*** Extracted text ***
5See Brock v. Roadway Express, Inc., 481 U.S. 252, 266 (1987) (plurality opinion) (noting that OSHA's responsibility to find reasonable cause is different from an ALJ's responsibility to conduct a final evaluation of the evidence and witness credibility following a hearing).

6 The elements of a violation are: (1) whether the complainant engaged in protected activity; (2) whether the employer took adverse action against the complainant; (3) whether the employer was aware of the complainant's protected activity at the time of the adverse action; and (4) whether a causal link existed between the complainant's protected activity and the adverse action.

7 Under most of the whistleblower statutes, the complaint, supplemented as appropriate by interviews of the complainant, must simply allege the existence of facts and evidence sufficient to make a prima facie showing before OSHA will conduct an investigation. See, e.g., 29 C.F.R. § 1979.104(b)(1). For example, under AIR21, "[t]he Secretary of Labor shall dismiss a complaint filed under this subsection and shall not conduct an investigation otherwise required under subparagraph (A) unless the complainant makes a prima facie showing that any behavior described in paragraphs (1) through (4) of subsection (a) was a contributing factor in the unfavorable personnel action alleged in the complaint." 49 U.S.C. § 42121(b)(2)(B)(i).

8See Roadway Express, Inc., 481 U.S. at 266 (1987) (plurality opinion) (noting that an OSHA investigator may not be in a position to determine the credibility of witnesses or confront all conflicting evidence, because the investigator does not have the benefit of a full hearing).

9 The sample findings in the Whistleblower Investigations Manual correctly reference the reasonable cause standard at pp. 5-16 and 5-23.
*** End of Extracted text ***
Required work
1. From the OSHA whistleblower footnotes above, reproduce the passage that begins at the words "8See Roadway Express, Inc., 481" and stops after the words "5-16 and 5-23.".
2. Please list each of the elements of a violation named in the OSHA whistleblower footnotes.
3. According to the OSHA whistleblower footnotes, on which pages do the sample findings in the Whistleblower Investigations Manual correctly reference the reasonable cause standard?
*** Data for analysis ***
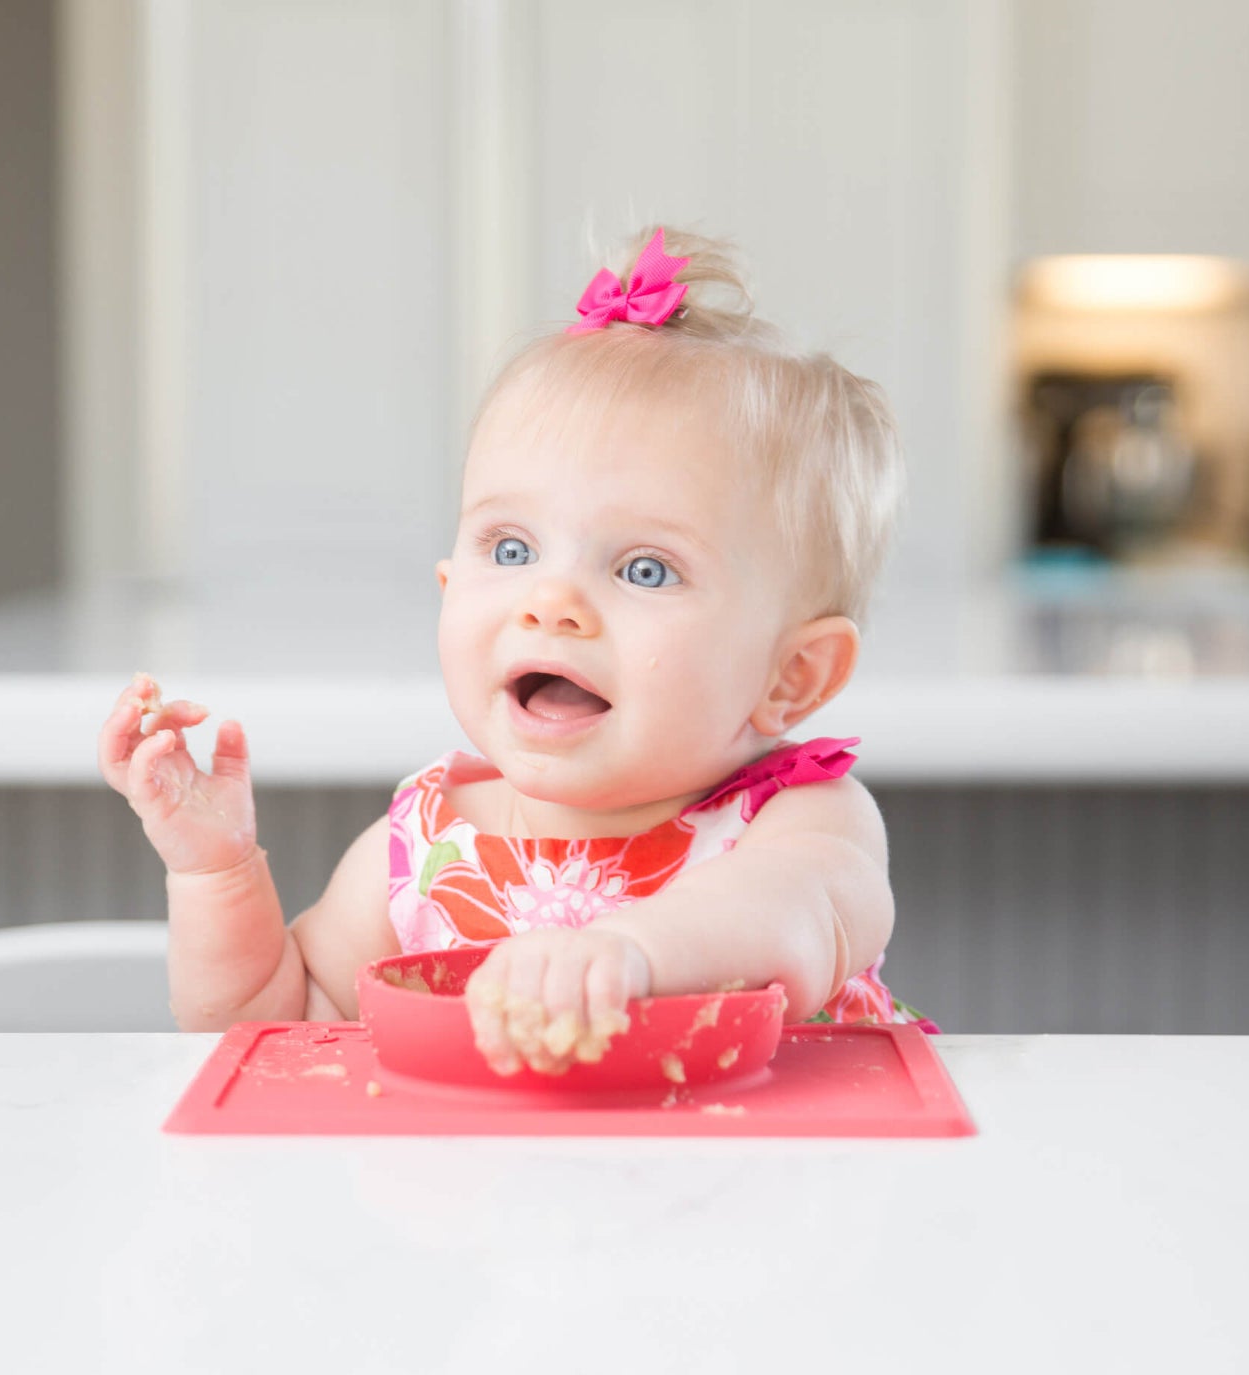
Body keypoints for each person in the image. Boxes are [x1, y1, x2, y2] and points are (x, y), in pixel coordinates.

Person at [97, 225, 931, 1075]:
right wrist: (219, 872)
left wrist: (631, 951)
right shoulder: (425, 846)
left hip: (779, 1157)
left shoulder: (801, 825)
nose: (550, 601)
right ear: (448, 588)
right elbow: (270, 1032)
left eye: (644, 569)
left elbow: (789, 919)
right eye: (510, 549)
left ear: (793, 676)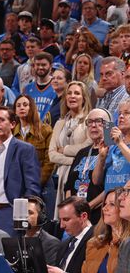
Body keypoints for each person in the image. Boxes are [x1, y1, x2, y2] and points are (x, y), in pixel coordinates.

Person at [0, 105, 41, 235]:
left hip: (13, 212)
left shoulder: (25, 149)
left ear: (13, 124)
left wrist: (23, 215)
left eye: (1, 120)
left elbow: (32, 187)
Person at [49, 81, 90, 211]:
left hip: (81, 176)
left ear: (84, 98)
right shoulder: (59, 123)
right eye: (69, 93)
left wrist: (65, 150)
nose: (72, 96)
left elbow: (87, 146)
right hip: (60, 177)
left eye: (77, 93)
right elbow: (52, 154)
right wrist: (75, 161)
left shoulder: (90, 120)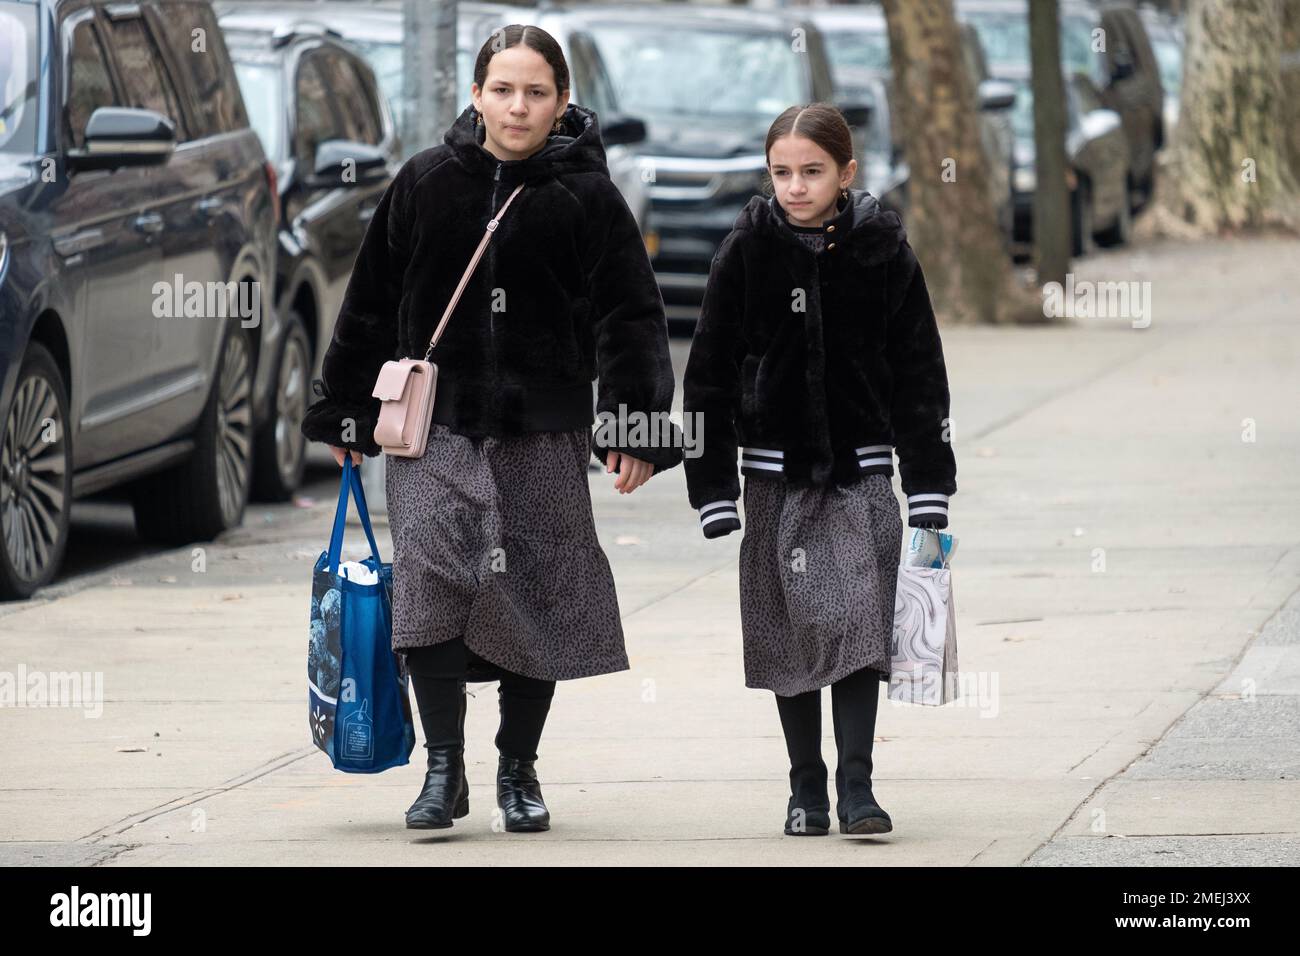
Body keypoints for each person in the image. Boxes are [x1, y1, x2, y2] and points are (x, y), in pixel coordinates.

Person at [301, 24, 682, 833]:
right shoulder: (426, 182)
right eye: (502, 89)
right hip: (433, 427)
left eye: (536, 92)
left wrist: (635, 425)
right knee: (433, 582)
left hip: (543, 431)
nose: (518, 106)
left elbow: (631, 317)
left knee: (533, 589)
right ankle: (445, 769)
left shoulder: (588, 196)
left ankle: (518, 768)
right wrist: (342, 410)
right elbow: (369, 298)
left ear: (562, 102)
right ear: (475, 95)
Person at [683, 103, 957, 837]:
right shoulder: (746, 250)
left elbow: (919, 370)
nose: (795, 186)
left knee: (859, 627)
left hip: (860, 475)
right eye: (781, 173)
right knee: (790, 635)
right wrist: (711, 487)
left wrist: (929, 482)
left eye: (812, 171)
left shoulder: (883, 251)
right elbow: (706, 373)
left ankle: (857, 786)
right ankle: (805, 787)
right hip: (773, 479)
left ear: (846, 173)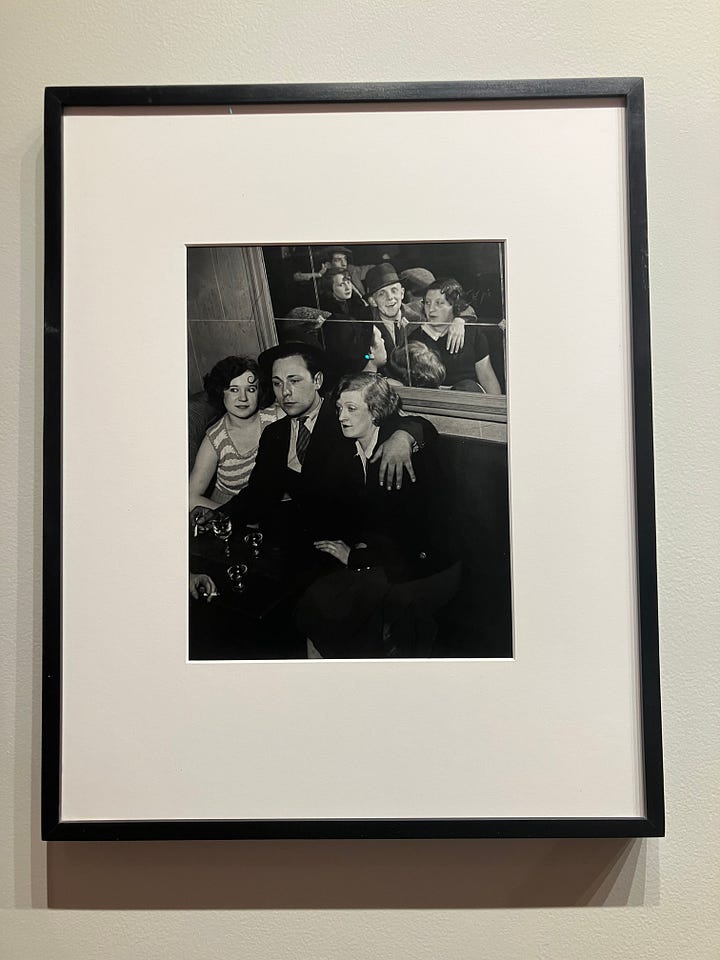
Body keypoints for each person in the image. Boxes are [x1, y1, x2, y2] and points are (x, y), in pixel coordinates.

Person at [295, 372, 462, 658]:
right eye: (339, 408)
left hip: (426, 563)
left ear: (375, 412)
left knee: (335, 602)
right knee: (319, 594)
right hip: (384, 553)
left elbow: (416, 536)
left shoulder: (400, 458)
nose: (341, 417)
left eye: (351, 409)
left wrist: (356, 556)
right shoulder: (349, 447)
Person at [188, 356, 282, 510]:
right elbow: (191, 498)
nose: (243, 397)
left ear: (260, 392)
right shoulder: (215, 439)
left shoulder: (275, 417)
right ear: (221, 392)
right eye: (234, 389)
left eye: (251, 389)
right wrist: (232, 515)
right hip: (229, 508)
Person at [410, 278, 502, 393]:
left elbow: (488, 379)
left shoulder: (473, 335)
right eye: (427, 303)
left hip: (468, 399)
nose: (431, 309)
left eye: (439, 303)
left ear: (454, 305)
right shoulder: (415, 337)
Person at [364, 262, 467, 356]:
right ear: (373, 301)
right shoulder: (365, 323)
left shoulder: (419, 309)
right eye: (382, 294)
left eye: (394, 290)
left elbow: (461, 305)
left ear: (402, 293)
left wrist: (460, 320)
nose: (390, 297)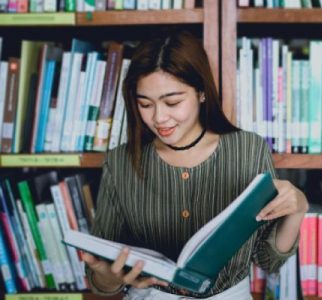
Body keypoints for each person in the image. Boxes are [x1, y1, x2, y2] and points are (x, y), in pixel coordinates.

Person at [82, 30, 309, 300]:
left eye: (173, 102)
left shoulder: (248, 149)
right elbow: (102, 277)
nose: (159, 118)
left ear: (201, 93)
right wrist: (107, 278)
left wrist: (298, 209)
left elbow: (268, 260)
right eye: (145, 104)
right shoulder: (120, 163)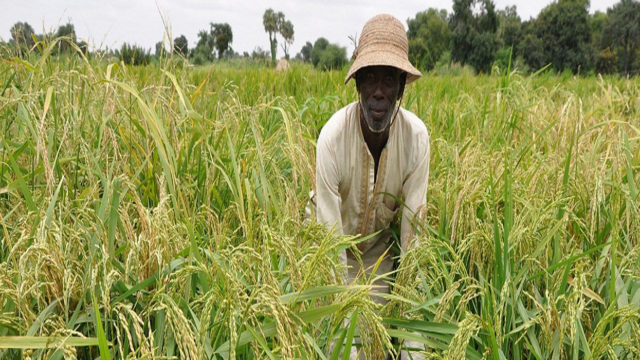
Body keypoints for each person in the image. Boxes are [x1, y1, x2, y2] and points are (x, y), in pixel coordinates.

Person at [314, 13, 430, 360]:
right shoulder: (332, 139)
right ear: (358, 85)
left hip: (379, 257)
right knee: (345, 348)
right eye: (370, 79)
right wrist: (341, 307)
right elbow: (329, 242)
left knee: (409, 346)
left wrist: (411, 318)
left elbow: (414, 235)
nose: (378, 92)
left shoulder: (417, 140)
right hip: (330, 256)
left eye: (388, 80)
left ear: (401, 88)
*** End of Data for analysis ***
Solutions below
1.
8See Roadway Express, Inc., 481 U.S. at 266 (1987) (plurality opinion) (noting that an OSHA investigator may not be in a position to determine the credibility of witnesses or confront all conflicting evidence, because the investigator does not have the benefit of a full hearing).

9 The sample findings in the Whistleblower Investigations Manual correctly reference the reasonable cause standard at pp. 5-16 and 5-23.

2.
1. Whether the complainant engaged in protected activity
2. Whether the employer took adverse action against the complainant
3. Whether the employer was aware of the complainant's protected activity at the time of the adverse action
4. Whether a causal link existed between the complainant's protected activity and the adverse action

3. Pages 5-16 and 5-23.